Monday, December 14, 2015

Education Fusion



Fission defined the 20th century.

Nuclear fission was a defining technology of the 20th century and "splitting the atom" - the rational analytical reductionism of split something into smaller manageable bits that can be conquered and easily measured  defined many of the operational principles and thought processes of the 20th century.

Fission defines current education.

Current formal education is a legacy of 20th century fission. In essence education is a simple thing - the process of facilitating learning but in practice has become complicated by institutional systemic fission - splitting education into so many separate and even conflicting parts and dividing it into levels that no longer mix together.


Educational fission is good for the purposes of measurement and management but creates a set filter bubbles with all the conditions for memetic "in-breading" that reinforces the status quo.

Exponential and combinatorial developments in information and communication technologies will present completely different social challenges to those presented by the industrial and engineering technologies of the 20th century. Technologies of the 21st century such as artificial intelligence and robotics excel at the easily measurable and testable rational analytical reductionist fission material that dominates current formal education. Technologies of the 21st century are set to displace the very skills taught and learned in our 20th century education system!

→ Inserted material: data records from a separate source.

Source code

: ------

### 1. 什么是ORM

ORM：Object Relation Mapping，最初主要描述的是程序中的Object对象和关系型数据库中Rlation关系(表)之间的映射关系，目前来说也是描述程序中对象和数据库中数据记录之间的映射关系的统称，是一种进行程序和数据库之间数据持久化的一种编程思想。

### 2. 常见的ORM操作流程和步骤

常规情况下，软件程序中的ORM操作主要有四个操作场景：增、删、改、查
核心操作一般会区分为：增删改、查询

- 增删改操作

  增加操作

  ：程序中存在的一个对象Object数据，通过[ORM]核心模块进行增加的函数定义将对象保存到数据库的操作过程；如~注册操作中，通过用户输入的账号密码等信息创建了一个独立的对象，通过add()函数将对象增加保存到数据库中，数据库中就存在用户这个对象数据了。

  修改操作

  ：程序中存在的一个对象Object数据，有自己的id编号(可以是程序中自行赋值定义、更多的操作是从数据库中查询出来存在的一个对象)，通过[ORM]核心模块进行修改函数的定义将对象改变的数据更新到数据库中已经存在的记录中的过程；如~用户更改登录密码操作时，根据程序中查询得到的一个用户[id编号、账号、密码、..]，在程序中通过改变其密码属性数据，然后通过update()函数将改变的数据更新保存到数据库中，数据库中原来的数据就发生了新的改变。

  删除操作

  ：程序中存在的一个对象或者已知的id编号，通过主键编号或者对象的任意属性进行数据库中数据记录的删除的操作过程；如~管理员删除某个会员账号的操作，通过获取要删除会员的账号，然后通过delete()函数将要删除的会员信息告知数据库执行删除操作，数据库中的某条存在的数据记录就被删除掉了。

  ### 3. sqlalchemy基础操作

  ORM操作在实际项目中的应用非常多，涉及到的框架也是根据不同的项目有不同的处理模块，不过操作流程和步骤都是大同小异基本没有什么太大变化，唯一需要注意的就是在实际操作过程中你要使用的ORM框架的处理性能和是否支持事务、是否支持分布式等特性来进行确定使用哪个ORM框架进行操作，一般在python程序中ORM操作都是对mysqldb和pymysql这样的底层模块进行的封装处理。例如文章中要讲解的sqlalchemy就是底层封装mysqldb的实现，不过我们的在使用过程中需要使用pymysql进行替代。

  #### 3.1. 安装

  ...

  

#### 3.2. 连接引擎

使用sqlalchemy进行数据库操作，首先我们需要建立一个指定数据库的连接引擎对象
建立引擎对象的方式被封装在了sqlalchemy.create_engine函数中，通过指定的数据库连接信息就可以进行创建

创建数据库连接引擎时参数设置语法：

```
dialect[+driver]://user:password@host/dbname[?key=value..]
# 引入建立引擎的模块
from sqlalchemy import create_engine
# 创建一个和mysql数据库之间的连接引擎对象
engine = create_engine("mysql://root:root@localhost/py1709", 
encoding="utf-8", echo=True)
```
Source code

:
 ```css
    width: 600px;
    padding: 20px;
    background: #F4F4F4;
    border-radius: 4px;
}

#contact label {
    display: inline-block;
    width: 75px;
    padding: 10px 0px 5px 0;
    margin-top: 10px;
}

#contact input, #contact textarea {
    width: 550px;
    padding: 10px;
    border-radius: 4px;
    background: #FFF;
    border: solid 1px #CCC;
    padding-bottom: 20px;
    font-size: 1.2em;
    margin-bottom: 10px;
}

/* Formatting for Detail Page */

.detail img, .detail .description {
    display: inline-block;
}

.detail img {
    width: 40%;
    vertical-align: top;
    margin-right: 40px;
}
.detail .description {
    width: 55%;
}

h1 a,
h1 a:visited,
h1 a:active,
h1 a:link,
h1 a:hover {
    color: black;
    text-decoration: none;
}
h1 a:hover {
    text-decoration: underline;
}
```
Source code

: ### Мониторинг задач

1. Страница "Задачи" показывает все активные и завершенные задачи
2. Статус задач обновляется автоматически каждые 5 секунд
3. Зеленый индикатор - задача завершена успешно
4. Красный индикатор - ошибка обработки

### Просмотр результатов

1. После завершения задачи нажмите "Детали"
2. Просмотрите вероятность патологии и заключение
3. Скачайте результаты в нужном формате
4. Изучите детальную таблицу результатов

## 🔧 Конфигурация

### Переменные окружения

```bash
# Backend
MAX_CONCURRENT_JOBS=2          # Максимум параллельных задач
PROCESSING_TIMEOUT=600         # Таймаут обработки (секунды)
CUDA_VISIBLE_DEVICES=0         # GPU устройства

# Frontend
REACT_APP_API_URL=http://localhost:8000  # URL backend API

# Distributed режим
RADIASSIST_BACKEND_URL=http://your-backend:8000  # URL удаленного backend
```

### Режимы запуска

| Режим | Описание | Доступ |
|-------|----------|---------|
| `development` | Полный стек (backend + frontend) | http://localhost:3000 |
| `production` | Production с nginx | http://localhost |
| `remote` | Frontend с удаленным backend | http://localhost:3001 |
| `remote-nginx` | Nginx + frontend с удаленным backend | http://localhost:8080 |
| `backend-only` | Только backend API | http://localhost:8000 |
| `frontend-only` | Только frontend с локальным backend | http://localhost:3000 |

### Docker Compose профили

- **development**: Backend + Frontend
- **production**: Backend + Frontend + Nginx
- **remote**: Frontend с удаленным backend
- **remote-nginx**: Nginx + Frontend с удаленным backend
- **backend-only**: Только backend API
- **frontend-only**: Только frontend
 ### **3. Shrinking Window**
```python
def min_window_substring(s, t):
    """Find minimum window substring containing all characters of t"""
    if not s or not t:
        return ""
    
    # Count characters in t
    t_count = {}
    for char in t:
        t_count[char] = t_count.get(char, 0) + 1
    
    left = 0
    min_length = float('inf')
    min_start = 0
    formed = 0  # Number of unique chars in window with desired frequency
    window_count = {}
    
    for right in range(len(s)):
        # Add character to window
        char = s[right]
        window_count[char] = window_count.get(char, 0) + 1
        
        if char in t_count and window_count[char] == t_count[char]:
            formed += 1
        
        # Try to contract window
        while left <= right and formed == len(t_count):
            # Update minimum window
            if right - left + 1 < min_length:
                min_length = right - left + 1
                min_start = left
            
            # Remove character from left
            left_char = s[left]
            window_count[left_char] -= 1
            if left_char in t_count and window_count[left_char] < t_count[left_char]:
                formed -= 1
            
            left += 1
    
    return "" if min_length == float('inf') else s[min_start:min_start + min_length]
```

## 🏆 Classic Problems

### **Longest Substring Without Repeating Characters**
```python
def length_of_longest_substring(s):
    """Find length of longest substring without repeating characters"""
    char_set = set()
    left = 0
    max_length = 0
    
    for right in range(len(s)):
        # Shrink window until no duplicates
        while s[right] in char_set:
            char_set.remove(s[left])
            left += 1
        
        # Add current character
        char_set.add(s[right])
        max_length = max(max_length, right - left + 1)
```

Fusion may come to define the 21st century.

Physicists are in a worldwide race to create stable fusion devices that could not only mimic the Sun but release abundant energy, without the volumes of toxic waste generated by nuclear fission - the splitting of the atom.

Fusion needs to define education in the 21st century

Diversity and interconnection are essential elements in evolution and innovation. To evolve, innovate and to thrive in the 21st century education needs to shift from fission to fusion - to shift from closed, disconnected and standardised practice to open, connected and diverse practice. Education needs embrace fusion and evolution through diverse connections, sharing and variation to catalyse innovation, creativity, change, adaptation, innovation and evolution.

Its time for education to use its imagination!